**Task description**:
Arrange every line of the records below as a JSON list of strings, one string per line, skipping blank lines and leaving out the pictures.

**Recorded data**:
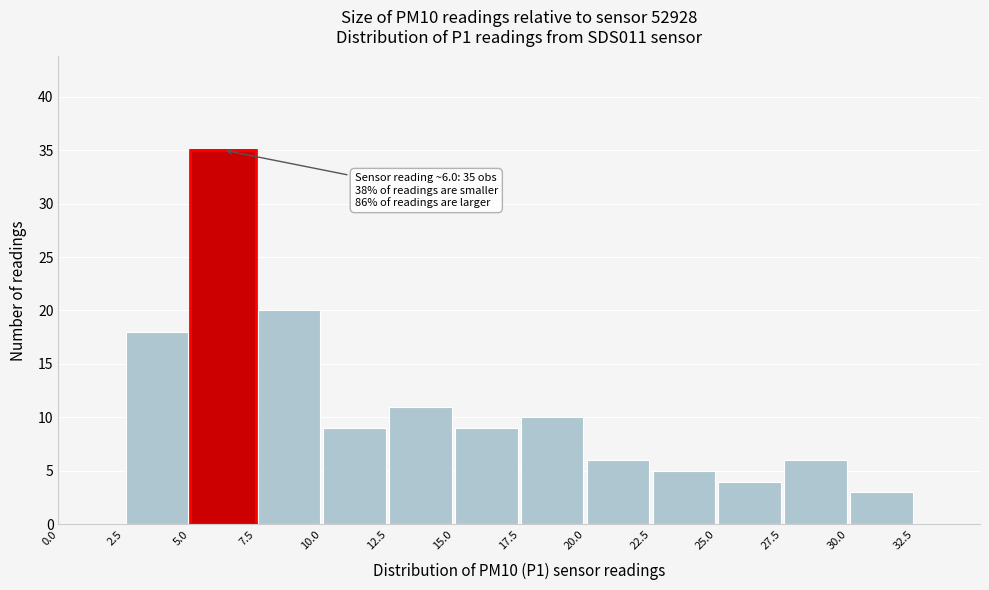

Over which range of the x-axis is the bar tallest?

5.0 to 7.5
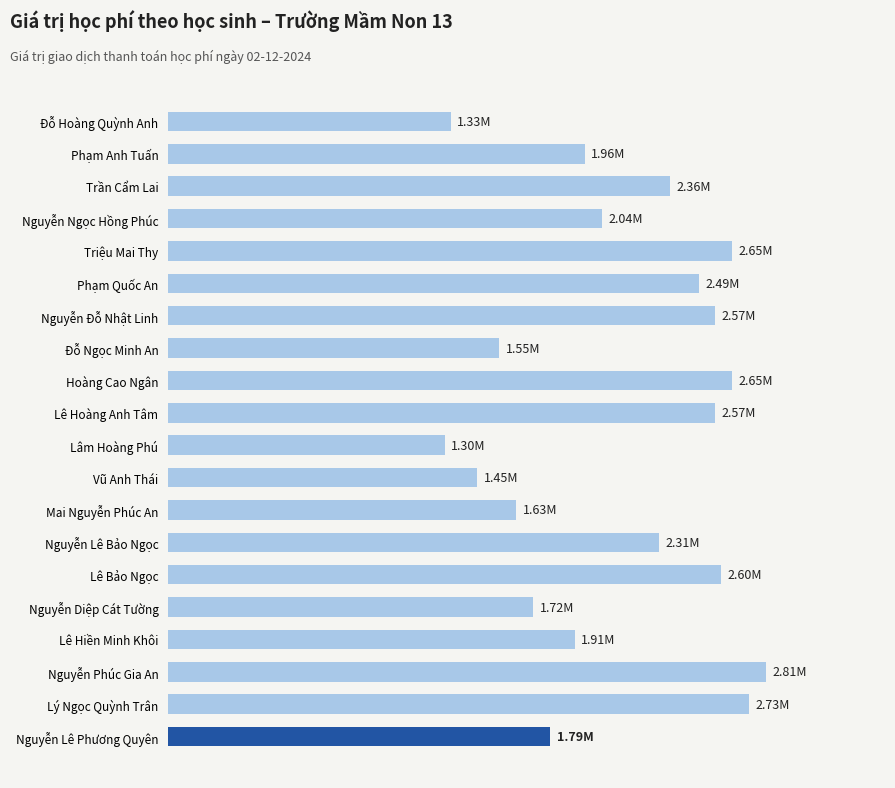

What is the difference between the maximum and second lowest values?

1483000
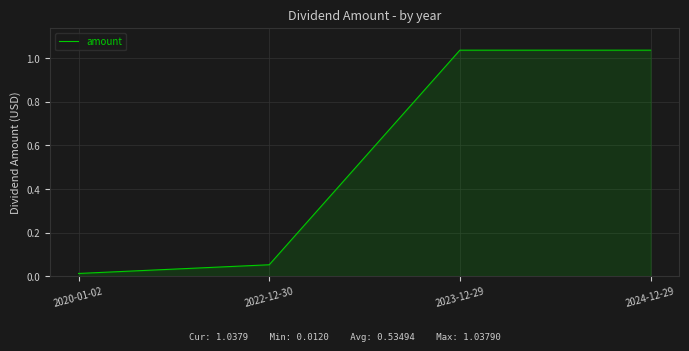

What position from the left is 2023-12-29?

3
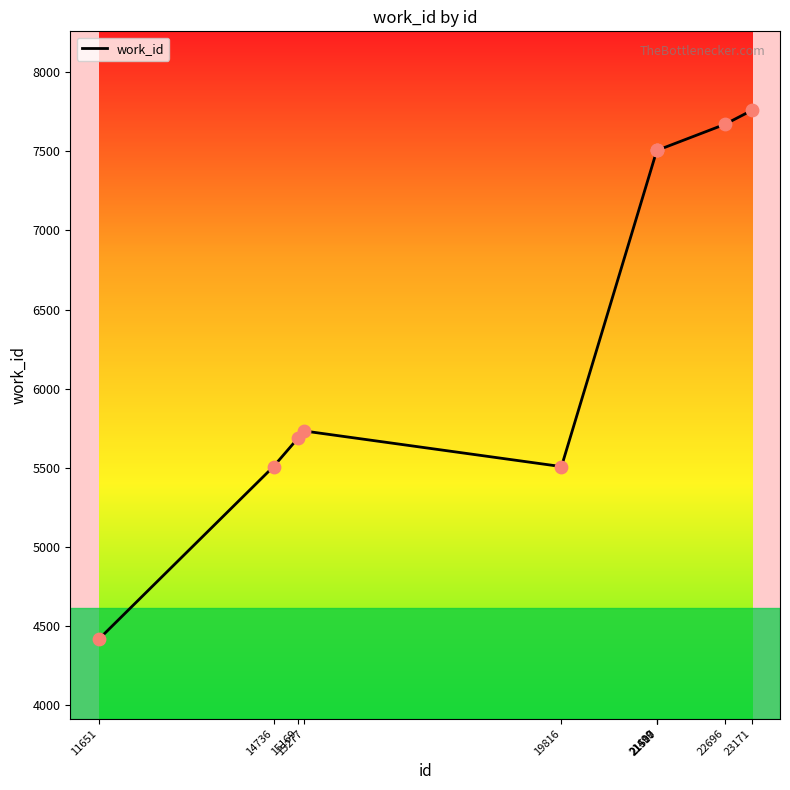

What is the change in value from 21510 to 22696?

+163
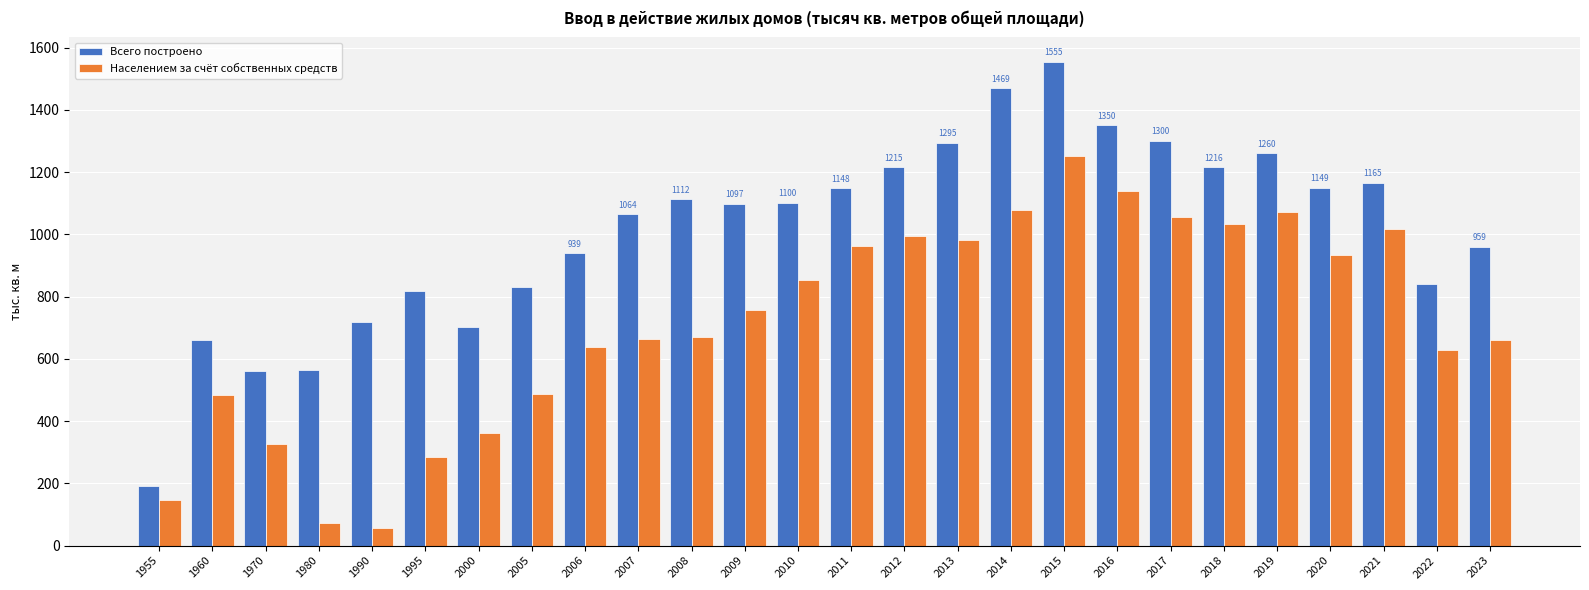

What is the maximum value shown in the chart?

1554.9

**Result for this task**:
[
  "Over which range of the x-axis is the bar tallest?",
  "5.0 to 7.5",
  "What is the difference between the maximum and second lowest values?",
  "1483000",
  "What position from the left is 2023-12-29?",
  "3",
  "What is the change in value from 21510 to 22696?",
  "+163",
  "What is the maximum value shown in the chart?",
  "1554.9"
]